Our tour around the camp includes army and other NGO offices, four residential blocks for the refugees, each of which has been divided up into small, individual living units with shared bathroom facilities. Bridge2 supplies every family with an electric kettle and portable cooker and another refugee organisation provide beds and bedding. We pass a building that has been set up as a school where refugee children are taught by refugees who were formerly teachers back home in Syria or Iraq. Other buildings include storerooms, a space for men and women to hang out separately, and the ‘shops’ for food, clothing and shoes that are run by Bridge2. These are shops by name only as there is no requirement for money - it is Sarah’s method of distributing food, clothing and shoes. In time, I see the fine motive behind her careful planning where creating opportunities to ‘shop’ provides individual refugees with dignity and choice, offering them perhaps a reminder of better days. It’s a limited choice as it does depend on donations, or what Sarah has bought in from local providers by way of fresh fruit, eggs, vegetables and groceries. With my Western eye however, and with hours and hours of volunteer time dedicated to sorting through boxes of food, toiletries, toys, clothes and shoes, it was my impression that Sarah’s shops have a lot to offer. Her standards are high – when volunteers ask her advice on finding dirty, misshapen or shrunken goods, she’d say, “if you wouldn’t eat, wear or use it, bin it”.
By the end of my first day, Sam hands me a set of keys and assigns me the responsibility of running the supermarket for the month. Opening on Tuesdays and Thursdays for ‘sales’, the supermarket also requires restocking of shelves in-between times from the storeroom behind. Here, there are boxes and boxes of donated goods for volunteers to unpack and sort through, cooking oils to decant and spices, seeds, coffee, cocoa, lentils and chickpeas to be bagged into smaller-sized portions. Inevitably whilst the volunteers work together, life experiences are shared and friendships are forged.
Of more importance though, my days in the supermarket enabled me to spend time with each of the refugees. In total, there were approximately 250 refugees, mostly families with young children, but also single young men and one single woman. They came to shop in turn, block-by-block, unit-by-unit. More often than not, it was the husbands who came alone leaving their wives to care for their babies and young children. When husbands were already in Germany, as was the case for three wives and their young children in Block D, they shopped together. I didn’t need to know Arabic to understand what they seemed to be saying to one another - their expressions and laughter told of women sharing lives whilst shopping together. Occasionally, teenage daughters or sons had been sent by their parents to shop, or young single men who shared a unit space might come alone, together, or with one of the women from a neighbouring family unit to theirs. A glance at Sam’s spreadsheet revealed that two of these young single men were only 17 years old. When I asked about their families, they told me their parents and siblings were either already in Germany or yet to leave Syria. Hearing and reading these dates of birth always made me swallow hard and grab the largest of fruits and vegetables for their food allocation.

Directions
(a) Answer these questions using the refugee camp text.
(i) What does Bridge2 give every family?
(ii) On which days does the supermarket open for 'sales'?
(iii) About how many refugees were there in total?
(b) Transcribe the part of the refugee camp text that begins at the words "By the end of" and stops after "friendships are forged.".

Extracted records
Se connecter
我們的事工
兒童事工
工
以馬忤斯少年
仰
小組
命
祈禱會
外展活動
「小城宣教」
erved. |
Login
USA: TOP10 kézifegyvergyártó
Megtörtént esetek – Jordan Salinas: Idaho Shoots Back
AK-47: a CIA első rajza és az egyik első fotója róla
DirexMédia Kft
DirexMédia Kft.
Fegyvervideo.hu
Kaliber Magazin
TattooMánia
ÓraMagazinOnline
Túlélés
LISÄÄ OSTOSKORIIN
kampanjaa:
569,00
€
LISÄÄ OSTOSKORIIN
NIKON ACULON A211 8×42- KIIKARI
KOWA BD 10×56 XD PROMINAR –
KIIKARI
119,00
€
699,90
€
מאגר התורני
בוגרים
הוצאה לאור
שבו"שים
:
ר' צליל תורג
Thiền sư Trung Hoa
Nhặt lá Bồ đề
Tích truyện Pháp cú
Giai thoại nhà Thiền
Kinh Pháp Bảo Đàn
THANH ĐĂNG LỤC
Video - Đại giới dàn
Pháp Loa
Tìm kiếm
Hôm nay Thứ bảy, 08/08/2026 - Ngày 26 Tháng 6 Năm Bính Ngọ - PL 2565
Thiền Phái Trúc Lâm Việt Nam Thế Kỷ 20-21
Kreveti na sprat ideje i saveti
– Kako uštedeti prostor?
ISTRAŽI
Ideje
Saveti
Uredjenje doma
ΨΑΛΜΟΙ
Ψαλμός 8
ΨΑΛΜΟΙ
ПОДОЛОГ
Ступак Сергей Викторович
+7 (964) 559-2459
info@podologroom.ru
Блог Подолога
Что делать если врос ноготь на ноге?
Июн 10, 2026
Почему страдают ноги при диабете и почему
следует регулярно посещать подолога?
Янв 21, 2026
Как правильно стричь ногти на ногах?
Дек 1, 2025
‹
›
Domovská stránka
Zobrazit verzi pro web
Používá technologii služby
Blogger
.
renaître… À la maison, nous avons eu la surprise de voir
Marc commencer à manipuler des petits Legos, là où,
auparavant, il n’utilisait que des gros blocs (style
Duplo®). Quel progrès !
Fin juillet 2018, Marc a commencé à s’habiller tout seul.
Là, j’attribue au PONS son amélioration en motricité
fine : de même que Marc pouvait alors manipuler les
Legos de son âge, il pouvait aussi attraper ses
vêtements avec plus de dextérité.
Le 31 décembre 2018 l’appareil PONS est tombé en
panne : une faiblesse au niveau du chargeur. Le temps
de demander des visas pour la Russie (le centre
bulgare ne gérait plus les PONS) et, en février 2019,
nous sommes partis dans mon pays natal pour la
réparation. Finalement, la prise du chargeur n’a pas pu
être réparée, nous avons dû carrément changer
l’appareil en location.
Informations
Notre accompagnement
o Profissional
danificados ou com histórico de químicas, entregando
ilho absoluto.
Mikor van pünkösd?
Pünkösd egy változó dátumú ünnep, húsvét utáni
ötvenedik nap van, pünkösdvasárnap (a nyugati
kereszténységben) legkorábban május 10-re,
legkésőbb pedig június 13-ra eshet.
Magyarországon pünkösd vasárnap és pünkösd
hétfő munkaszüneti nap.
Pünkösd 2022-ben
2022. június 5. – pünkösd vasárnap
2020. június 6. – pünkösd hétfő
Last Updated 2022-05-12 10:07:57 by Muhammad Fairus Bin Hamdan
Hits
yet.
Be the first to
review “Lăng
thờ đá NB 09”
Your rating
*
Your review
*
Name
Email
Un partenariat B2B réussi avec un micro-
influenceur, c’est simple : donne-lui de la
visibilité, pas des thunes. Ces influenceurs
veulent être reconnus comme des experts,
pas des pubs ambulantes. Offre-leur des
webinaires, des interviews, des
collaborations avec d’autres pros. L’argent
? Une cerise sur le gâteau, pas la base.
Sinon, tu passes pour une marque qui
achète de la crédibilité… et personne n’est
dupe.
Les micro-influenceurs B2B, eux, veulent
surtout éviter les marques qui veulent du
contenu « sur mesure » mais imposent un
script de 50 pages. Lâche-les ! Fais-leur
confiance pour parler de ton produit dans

Solutions by task
(a)
(i) An electric kettle and a portable cooker.
(ii) Tuesdays and Thursdays.
(iii) Approximately 250.

(b)
By the end of my first day, Sam hands me a set of keys and assigns me the responsibility of running the supermarket for the month. Opening on Tuesdays and Thursdays for ‘sales’, the supermarket also requires restocking of shelves in-between times from the storeroom behind. Here, there are boxes and boxes of donated goods for volunteers to unpack and sort through, cooking oils to decant and spices, seeds, coffee, cocoa, lentils and chickpeas to be bagged into smaller-sized portions. Inevitably whilst the volunteers work together, life experiences are shared and friendships are forged.